Generators can be implemented in a clear and concise manner compared to their corresponding iterator classes. Here is an example of implementing it using the iterator class.2an example of a power sequence.
class PowTwo: def __init__(self, max = 0): self.max = max def __iter__(self): self.n = 0 return self def __next__(self): if self.n > self.max: raise StopIteration result = 2 ** self.n self.n += 1 return result
This code is very long. Now, perform the same operation using the generator function.
def PowTwoGen(max = 0): n = 0 while n < max: yield 2 ** n n += 1
Since generators automatically track details, they are concise and clear, and the implementation is also more concise.

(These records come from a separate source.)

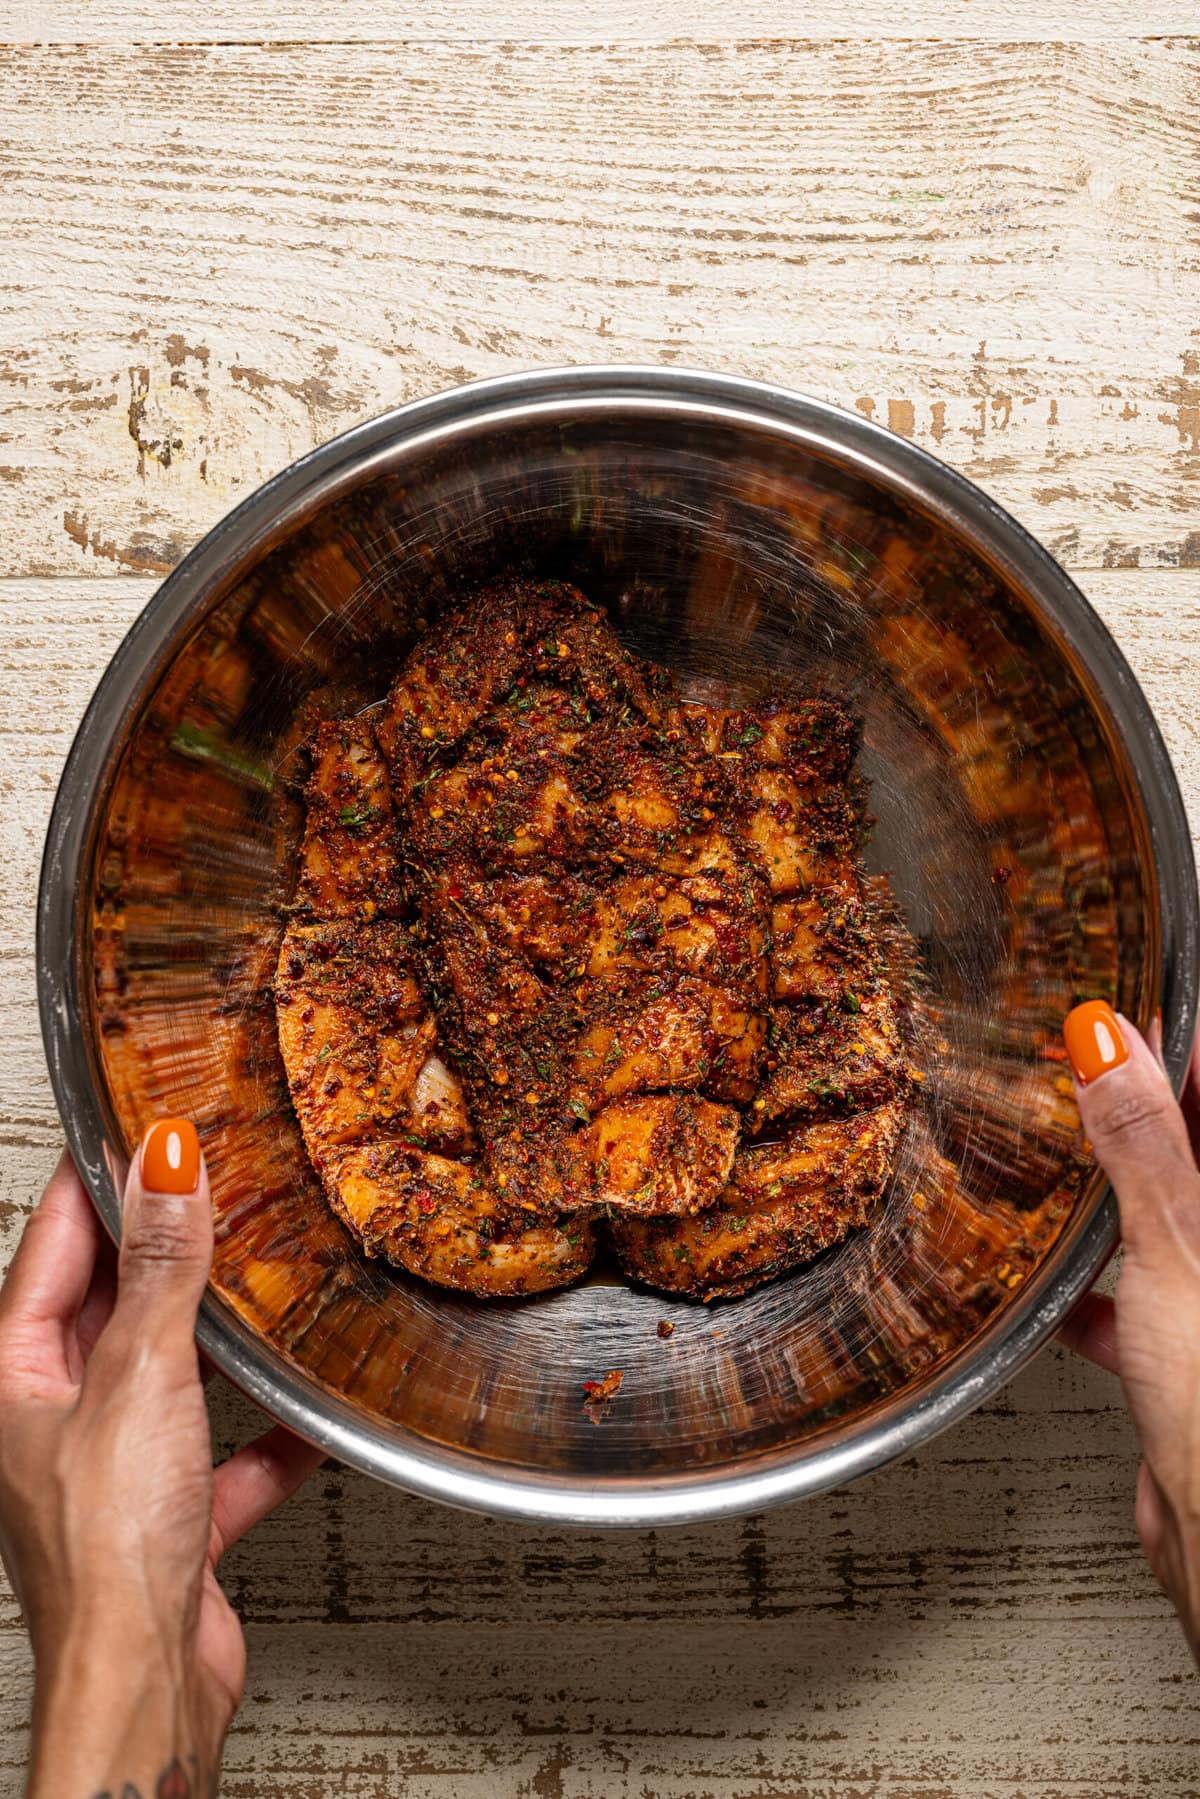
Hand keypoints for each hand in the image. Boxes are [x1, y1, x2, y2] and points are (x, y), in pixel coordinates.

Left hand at [0, 1125, 324, 1797]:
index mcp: (14, 1375)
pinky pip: (222, 1456)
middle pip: (107, 1305)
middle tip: (215, 1185)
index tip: (142, 1120)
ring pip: (168, 1375)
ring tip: (264, 1283)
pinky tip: (312, 1418)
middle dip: (161, 1250)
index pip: (53, 1244)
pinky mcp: (165, 1517)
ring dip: (216, 1339)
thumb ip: (160, 1269)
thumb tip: (166, 1165)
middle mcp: (51, 1418)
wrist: (144, 1685)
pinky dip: (267, 1437)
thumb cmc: (107, 1552)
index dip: (98, 1180)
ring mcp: (109, 1469)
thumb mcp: (140, 1376)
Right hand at [1059, 1002, 1199, 1663]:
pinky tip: (1056, 1287)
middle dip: (1136, 1117)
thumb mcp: (1175, 1246)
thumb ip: (1141, 1142)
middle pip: (1193, 1157)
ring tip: (1054, 1163)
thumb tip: (1109, 1041)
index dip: (1178, 1050)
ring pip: (1165, 1224)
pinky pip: (1138, 1296)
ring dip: (1111, 1198)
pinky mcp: (1188, 1356)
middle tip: (1072, 1075)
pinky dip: (1095, 1284)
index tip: (1120, 1019)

A common function that returns a sequence creates the entire sequence in memory before returning the result. If the number of items in the sequence is large, it can affect efficiency.
The generator implementation for this sequence is memory-friendly and therefore the preferred choice, as it can only generate one item at a time.
Generators are an excellent medium for representing infinite data streams. Infinite streams cannot be stored in memory, and since generators produce one item at a time, they can represent infinite data streams.
The following example can generate all even numbers (at least in theory).
def all_even(): n = 0 while True: yield n n += 2
Generators can be used for pipelining a series of operations. It's best to illustrate with an example.
Assuming we have a log file from a famous fast-food chain. The log file has a column (the4Column), which tracks the number of pizzas sold per hour, we want to sum it up to get5Total number of pizzas sold in the year.
Assuming all content is strings and no available numbers are marked as "N / A. Implementation of Generators Can Be as Follows.
with open('sells.log') as file: pizza_col = (line[3] for line in file) per_hour = (int(x) for x in pizza_col if x != 'N/A') print("Total pizzas sold = ", sum(per_hour))
This pipeline is efficient and easy to read (yes, it's very cool!).